StackTeck has about 100 machine tools at its headquarters factory in Brampton, Canada. The company has eight injection presses, in clamping forces as large as 660 tons.
StackTeck employs 230 people and generated $50m (€40m) sales in 2013. Robertson said the company expects sales to grow about 10% in 2014. StackTeck makes stack molds, molds for caps and closures, and other types of tooling for high-volume production, specializing in thin-wall packaging. The company has expertise in special molds with collapsing cores, in-mold closing and in-mold assembly, unscrewing and coinjection molding.
StackTeck teamed with Kortec to make what the companies claim is the world’s first coinjection stack mold.
The company’s markets include specialty caps, closures, consumer goods, housewares, cosmetics, medical and pharmaceutical.
In an interview in StackTeck headquarters, Robertson said the mold maker played a key role in pushing IML technology in North America. The technology grew first in Europe.
“It’s definitely happening,” he said. “It’s a substantial proportion of the molds we’re building today. It tends to be for packages that are in certain sectors.
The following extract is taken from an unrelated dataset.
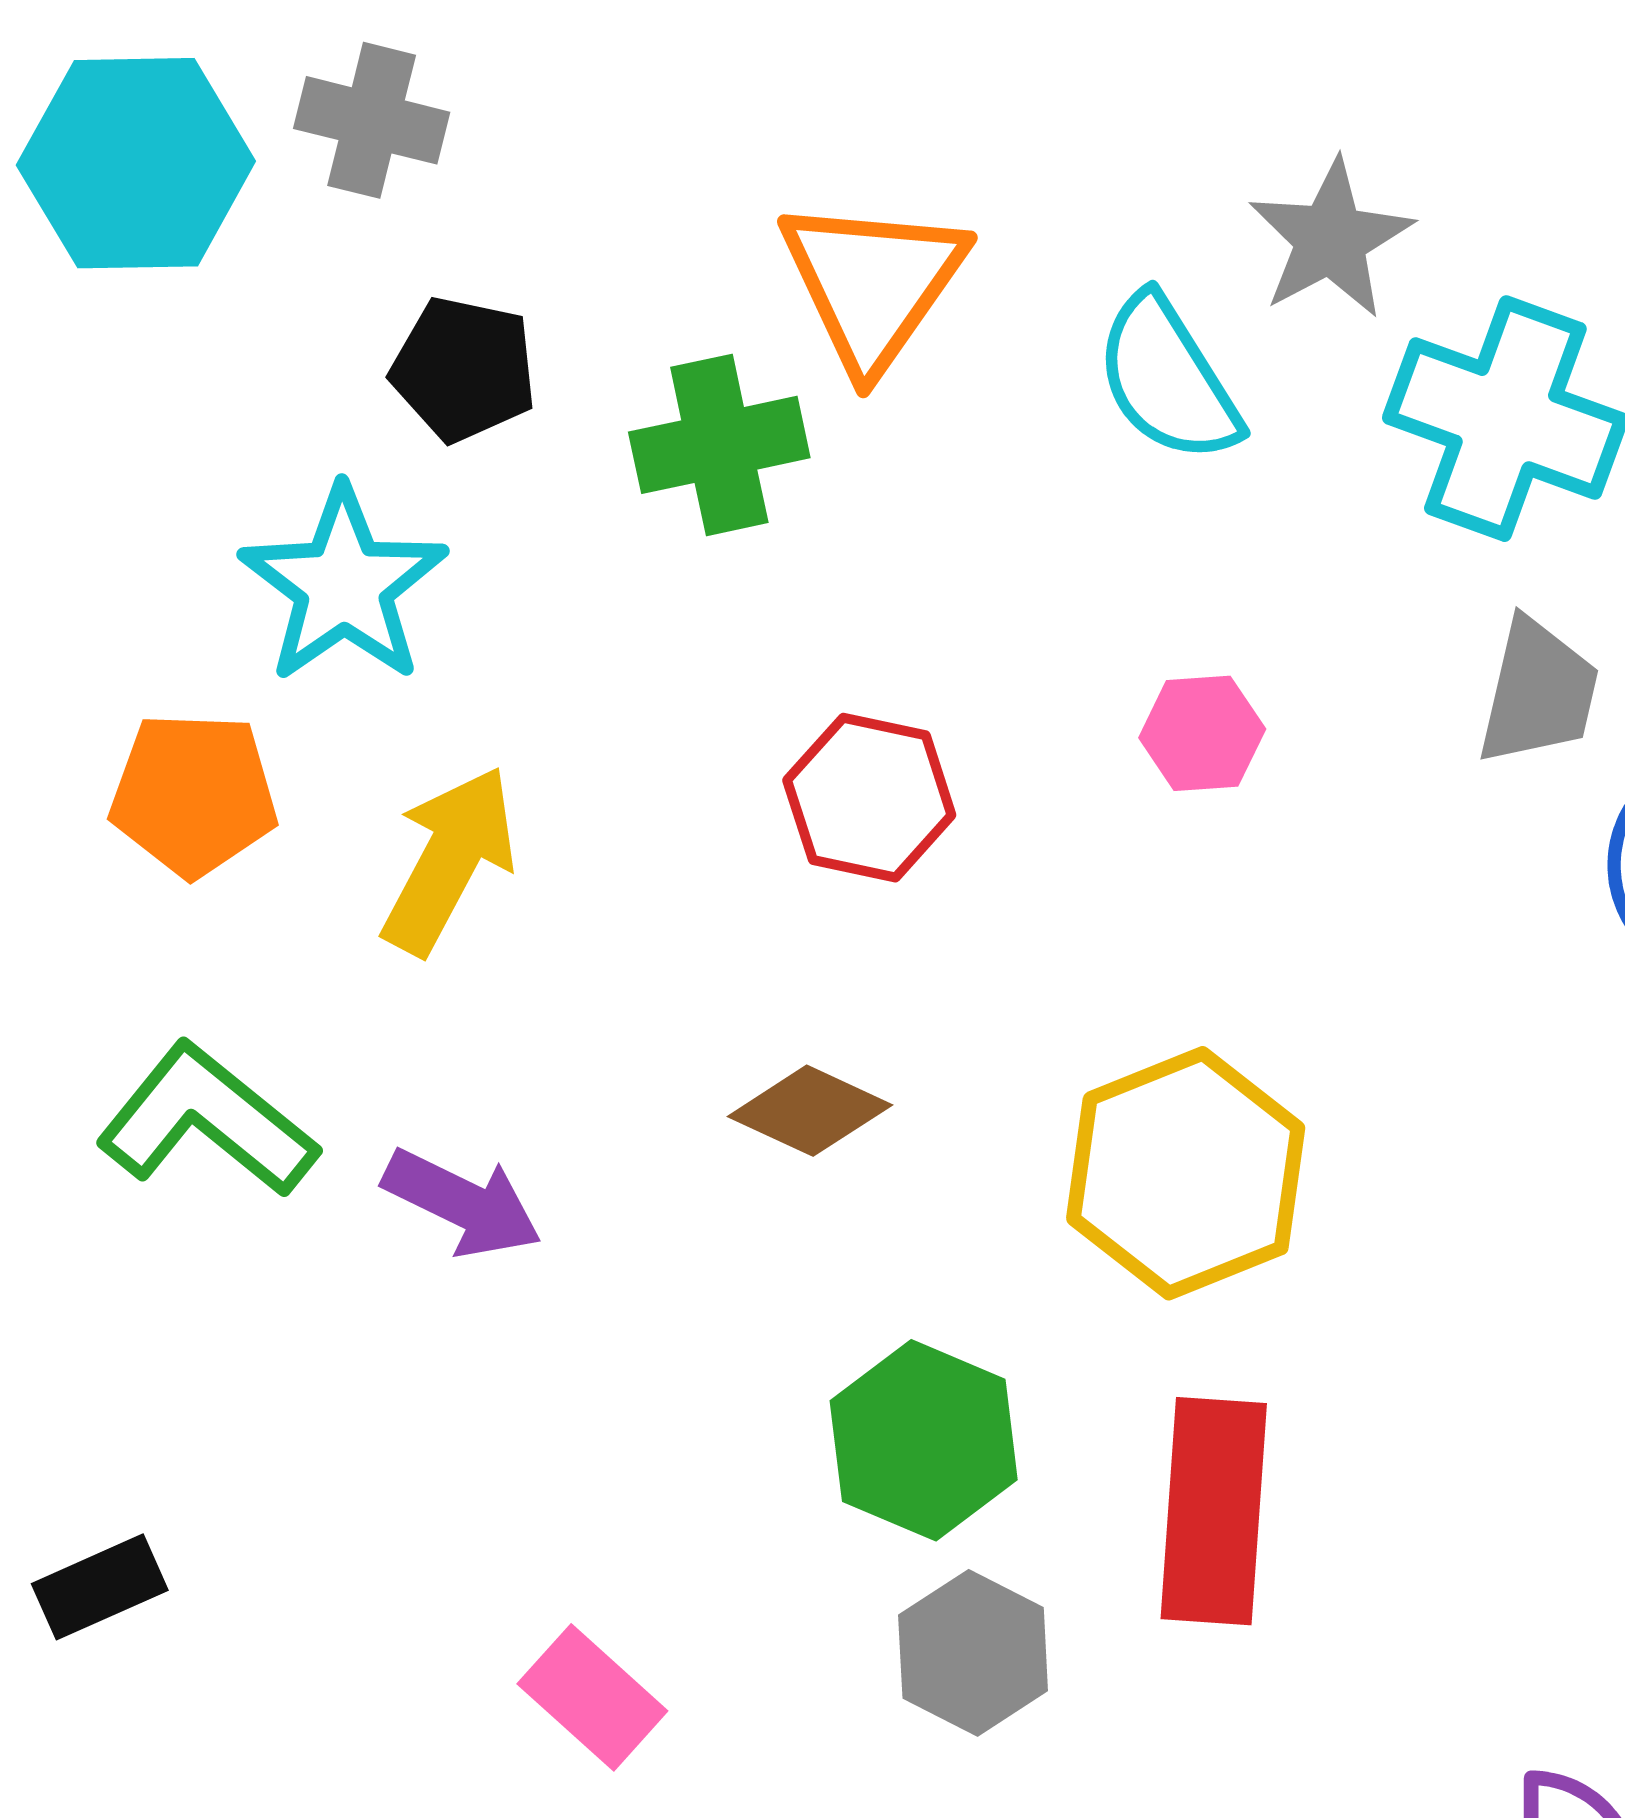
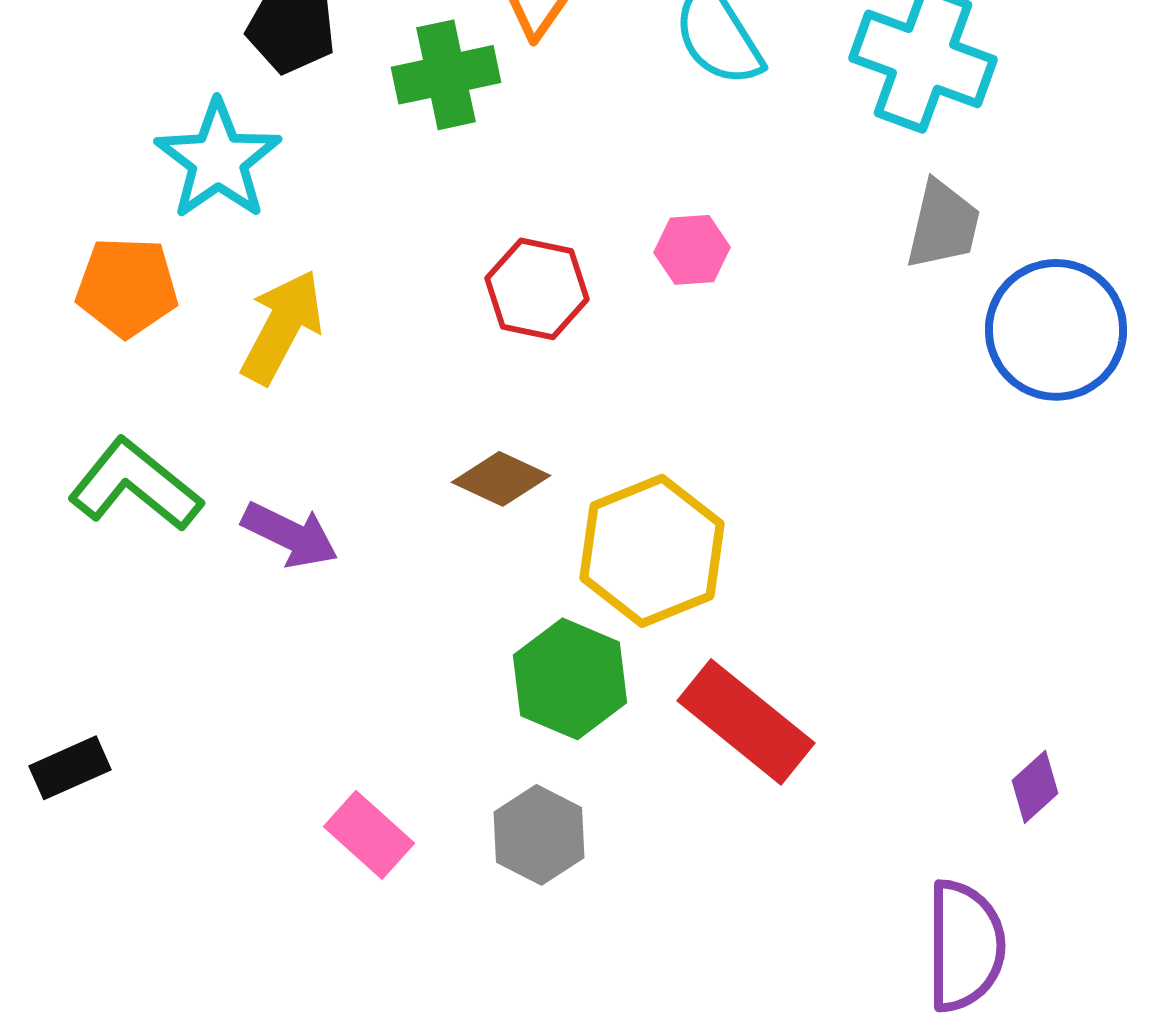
pink hexagon: (1202, 733) -> (692, 250), moved
yellow hexagon: (1186, 1173) -> (652, 551), moved
red rectangle: (1214, 1511) -> (746, 722), turned -55
gray hexagon: (973, 1653) -> (539, 835), moved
So in the earlier days of the IML adoption in North America, the molds we were building were predominantly promotional cups and ice cream containers. As time has gone, that’s expanded out into other things, so now there’s a lot of IML diaper wipes packages. There are a lot of cosmetics that use in-mold labelling. And it’s moving its way into more of the high volume, on-the-shelf grocery applications, things like salsa dips and margarine.”
Robertson said that StackTeck molds were used to mold four out of the nine winners of this year’s IMDA awards from the In-Mold Decorating Association.
StackTeck began pushing ILM in 2001. “We wanted to help the molders in the Americas embrace the ILM technology at a low risk,” he said. “So we offered not just the mold, but also to provide turnkey system responsibility, as well as part design services, for designing the parts and designing the label.”
At the 2003 NPE exhibition in the US, the company ran an IML system at its booth. Overnight, StackTeck went from not quoting very many IML jobs to customers wanting two quotes—one for regular injection and one for IML, Robertson said. The following year, StackTeck started a pilot IML cell, and in 2005, 100 visitors attended a technology conference.
In 2007, the company added more IML equipment, but ended up selling the systems, which were on loan from supplier partners.
Now StackTeck has purchased a six-axis articulating ABB robot and a high-speed side entry CBW Automation takeout robot for the cell, running on a 330-tn Husky injection press. “What’s different about this pilot cell is the equipment is owned by StackTeck,” Robertson said.